Eric's face went down into the grass. For his life he could not help laughing; and for his life he would not let Kilmeny see him laughing. A certain little whimsical wish took possession of him and he did not hasten to tell her the truth, as had been his first impulse. Instead, when he dared to look up he said slowly,

"I don't think you are ugly, Kilmeny."

"Oh, but I am sure you must," she wrote protestingly. "Even Neil does. He tells me I am kind and nice, but one day I asked him if he thought me very ugly, and he looked away and would not speak, so I knew what he thought about it, too. Do not let us speak of this again. It makes me feel sorry and spoils everything. I forget it at other times. Let me play you some good-bye music, and do not feel vexed because I would not take your book. It would only make me unhappy to read it."

"I am not vexed," said Eric, "and I think you will take it some day yet—after I have shown you something I want you to see. Never mind about your looks, Kilmeny. Beauty isn't everything."

"Oh, it is a great deal," she wrote naively. "But you do like me, even though I am so ugly, don't you?
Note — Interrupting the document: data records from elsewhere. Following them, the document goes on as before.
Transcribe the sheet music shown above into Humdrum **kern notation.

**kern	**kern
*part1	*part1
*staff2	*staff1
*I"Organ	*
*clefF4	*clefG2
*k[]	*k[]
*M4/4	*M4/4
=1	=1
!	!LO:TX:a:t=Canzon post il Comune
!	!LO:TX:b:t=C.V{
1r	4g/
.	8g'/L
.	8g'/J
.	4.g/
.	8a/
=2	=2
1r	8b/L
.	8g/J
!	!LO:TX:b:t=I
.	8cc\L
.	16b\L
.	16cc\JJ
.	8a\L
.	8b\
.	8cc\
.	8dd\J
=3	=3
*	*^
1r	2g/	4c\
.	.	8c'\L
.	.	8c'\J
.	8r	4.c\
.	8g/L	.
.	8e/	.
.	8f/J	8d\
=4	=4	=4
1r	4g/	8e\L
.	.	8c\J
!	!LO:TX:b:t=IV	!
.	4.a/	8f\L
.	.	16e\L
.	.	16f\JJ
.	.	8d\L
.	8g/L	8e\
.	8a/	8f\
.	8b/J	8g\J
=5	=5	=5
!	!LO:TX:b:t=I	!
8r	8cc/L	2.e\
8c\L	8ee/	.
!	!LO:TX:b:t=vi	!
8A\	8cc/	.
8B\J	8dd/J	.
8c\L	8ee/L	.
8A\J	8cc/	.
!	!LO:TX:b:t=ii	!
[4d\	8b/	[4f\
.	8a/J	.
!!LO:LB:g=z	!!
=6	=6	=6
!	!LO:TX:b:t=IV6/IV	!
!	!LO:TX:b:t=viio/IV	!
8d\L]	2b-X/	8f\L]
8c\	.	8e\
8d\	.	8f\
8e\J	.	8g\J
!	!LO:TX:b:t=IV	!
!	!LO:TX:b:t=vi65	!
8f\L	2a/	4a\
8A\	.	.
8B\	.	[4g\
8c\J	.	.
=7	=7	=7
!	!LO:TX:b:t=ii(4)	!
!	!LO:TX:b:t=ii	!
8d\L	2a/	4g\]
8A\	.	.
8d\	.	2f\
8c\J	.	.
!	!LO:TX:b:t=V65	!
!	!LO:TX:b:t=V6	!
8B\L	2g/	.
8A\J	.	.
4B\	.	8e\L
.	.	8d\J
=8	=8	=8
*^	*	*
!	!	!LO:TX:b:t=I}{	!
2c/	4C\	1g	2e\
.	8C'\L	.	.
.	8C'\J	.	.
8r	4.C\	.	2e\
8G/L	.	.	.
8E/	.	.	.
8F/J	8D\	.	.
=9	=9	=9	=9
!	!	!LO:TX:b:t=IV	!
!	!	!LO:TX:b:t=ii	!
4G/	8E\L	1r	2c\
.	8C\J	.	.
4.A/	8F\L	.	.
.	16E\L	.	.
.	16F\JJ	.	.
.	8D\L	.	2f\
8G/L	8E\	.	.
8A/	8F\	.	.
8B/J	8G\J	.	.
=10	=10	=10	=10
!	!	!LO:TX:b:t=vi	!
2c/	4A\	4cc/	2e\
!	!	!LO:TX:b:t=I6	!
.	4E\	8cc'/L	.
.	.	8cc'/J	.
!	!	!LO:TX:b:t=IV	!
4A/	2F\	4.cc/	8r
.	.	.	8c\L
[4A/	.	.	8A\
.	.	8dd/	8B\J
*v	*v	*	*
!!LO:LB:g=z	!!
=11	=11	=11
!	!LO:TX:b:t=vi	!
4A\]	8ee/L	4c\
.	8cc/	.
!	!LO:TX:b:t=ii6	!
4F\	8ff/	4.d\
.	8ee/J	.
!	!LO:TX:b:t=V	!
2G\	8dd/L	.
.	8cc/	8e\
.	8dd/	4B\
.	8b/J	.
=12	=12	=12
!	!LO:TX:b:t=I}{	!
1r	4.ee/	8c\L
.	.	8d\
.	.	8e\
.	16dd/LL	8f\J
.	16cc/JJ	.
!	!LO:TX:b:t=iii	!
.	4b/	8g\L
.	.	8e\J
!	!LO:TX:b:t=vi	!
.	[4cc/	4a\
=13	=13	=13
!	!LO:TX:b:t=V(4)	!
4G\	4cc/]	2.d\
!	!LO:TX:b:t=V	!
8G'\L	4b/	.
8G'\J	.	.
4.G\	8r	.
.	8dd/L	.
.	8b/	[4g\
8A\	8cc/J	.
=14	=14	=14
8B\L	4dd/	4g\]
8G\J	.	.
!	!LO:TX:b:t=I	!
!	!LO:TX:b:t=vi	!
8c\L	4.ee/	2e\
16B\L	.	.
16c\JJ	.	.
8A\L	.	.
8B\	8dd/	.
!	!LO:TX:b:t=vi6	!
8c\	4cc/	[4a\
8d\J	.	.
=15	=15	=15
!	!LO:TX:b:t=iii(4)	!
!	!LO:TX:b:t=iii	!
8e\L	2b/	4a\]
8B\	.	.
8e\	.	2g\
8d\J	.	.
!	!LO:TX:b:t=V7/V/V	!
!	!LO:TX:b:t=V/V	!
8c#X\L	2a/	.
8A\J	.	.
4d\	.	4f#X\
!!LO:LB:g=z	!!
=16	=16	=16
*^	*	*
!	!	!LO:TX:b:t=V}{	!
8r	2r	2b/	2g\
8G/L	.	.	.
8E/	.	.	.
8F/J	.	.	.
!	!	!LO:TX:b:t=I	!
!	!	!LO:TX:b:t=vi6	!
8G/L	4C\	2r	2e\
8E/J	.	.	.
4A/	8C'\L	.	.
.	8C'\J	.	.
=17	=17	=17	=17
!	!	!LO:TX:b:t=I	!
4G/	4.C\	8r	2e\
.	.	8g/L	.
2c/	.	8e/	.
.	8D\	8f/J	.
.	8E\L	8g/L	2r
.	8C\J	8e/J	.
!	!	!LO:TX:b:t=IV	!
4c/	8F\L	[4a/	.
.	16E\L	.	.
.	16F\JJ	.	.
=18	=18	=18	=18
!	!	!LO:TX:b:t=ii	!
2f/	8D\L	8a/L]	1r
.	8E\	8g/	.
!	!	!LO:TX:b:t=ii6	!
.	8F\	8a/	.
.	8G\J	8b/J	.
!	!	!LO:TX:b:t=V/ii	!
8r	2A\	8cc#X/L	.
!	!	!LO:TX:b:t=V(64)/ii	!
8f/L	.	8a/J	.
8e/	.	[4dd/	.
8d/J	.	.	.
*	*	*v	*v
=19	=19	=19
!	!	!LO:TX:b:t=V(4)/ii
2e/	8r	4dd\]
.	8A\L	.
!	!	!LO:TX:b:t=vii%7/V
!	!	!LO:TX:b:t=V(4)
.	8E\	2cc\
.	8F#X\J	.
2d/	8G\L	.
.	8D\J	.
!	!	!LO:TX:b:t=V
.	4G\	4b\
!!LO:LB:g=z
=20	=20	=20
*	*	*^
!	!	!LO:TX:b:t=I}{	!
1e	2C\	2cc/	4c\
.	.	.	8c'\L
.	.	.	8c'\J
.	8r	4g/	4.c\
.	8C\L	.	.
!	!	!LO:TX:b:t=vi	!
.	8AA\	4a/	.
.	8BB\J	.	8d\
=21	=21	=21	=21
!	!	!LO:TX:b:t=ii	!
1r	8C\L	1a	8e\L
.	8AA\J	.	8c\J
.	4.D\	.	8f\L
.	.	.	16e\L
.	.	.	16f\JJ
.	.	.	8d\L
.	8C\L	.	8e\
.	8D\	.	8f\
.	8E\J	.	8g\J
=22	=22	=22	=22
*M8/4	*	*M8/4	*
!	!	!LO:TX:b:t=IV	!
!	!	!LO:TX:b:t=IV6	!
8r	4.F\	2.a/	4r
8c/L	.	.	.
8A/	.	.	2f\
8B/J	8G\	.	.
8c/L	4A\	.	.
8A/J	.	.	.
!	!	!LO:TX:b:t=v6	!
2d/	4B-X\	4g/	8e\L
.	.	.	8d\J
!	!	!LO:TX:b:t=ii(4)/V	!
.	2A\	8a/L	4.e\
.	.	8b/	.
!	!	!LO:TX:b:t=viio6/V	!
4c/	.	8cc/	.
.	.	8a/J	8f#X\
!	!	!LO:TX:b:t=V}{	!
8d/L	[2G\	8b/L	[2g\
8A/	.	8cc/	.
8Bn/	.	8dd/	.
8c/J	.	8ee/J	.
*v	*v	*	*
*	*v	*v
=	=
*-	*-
You like me because of my beautiful music, don't you?"

"I like you very much, Kilmeny," answered Eric, laughing a little; but there was in his voice a tender note of which he was unconscious. Kilmeny was aware of it, however, and she picked up her violin with a pleased smile.

He left her playing there, and all the way through the dim resinous spruce wood her music followed him like an invisible guardian spirit.

"Kilmeny the Beautiful!" he murmured, "and yet, good heavens, the child thinks she is ugly—she with a face more lovely than ever an artist dreamed of! A girl of eighteen who has never looked in a mirror! I wonder if there is another such in any civilized country in the world. What could have possessed her mother to tell her such a falsehood? I wonder if Margaret Gordon could have been quite sane. It is strange that Neil has never told her the truth. Perhaps he doesn't want her to find out."

Eric had met Neil Gordon a few evenings before this, at a country dance where Neil had played the violin for the dancers. Influenced by curiosity he had sought the lad's acquaintance. Neil was friendly and talkative at first; but at the first hint concerning the Gordons which Eric threw out skilfully his face and manner changed. He looked secretive and suspicious, almost sinister. A sullen look crept into his big black eyes and he drew his bow across the violin strings with a discordant screech, as if to terminate the conversation. Plainly nothing was to be found out from him about Kilmeny and her grim guardians.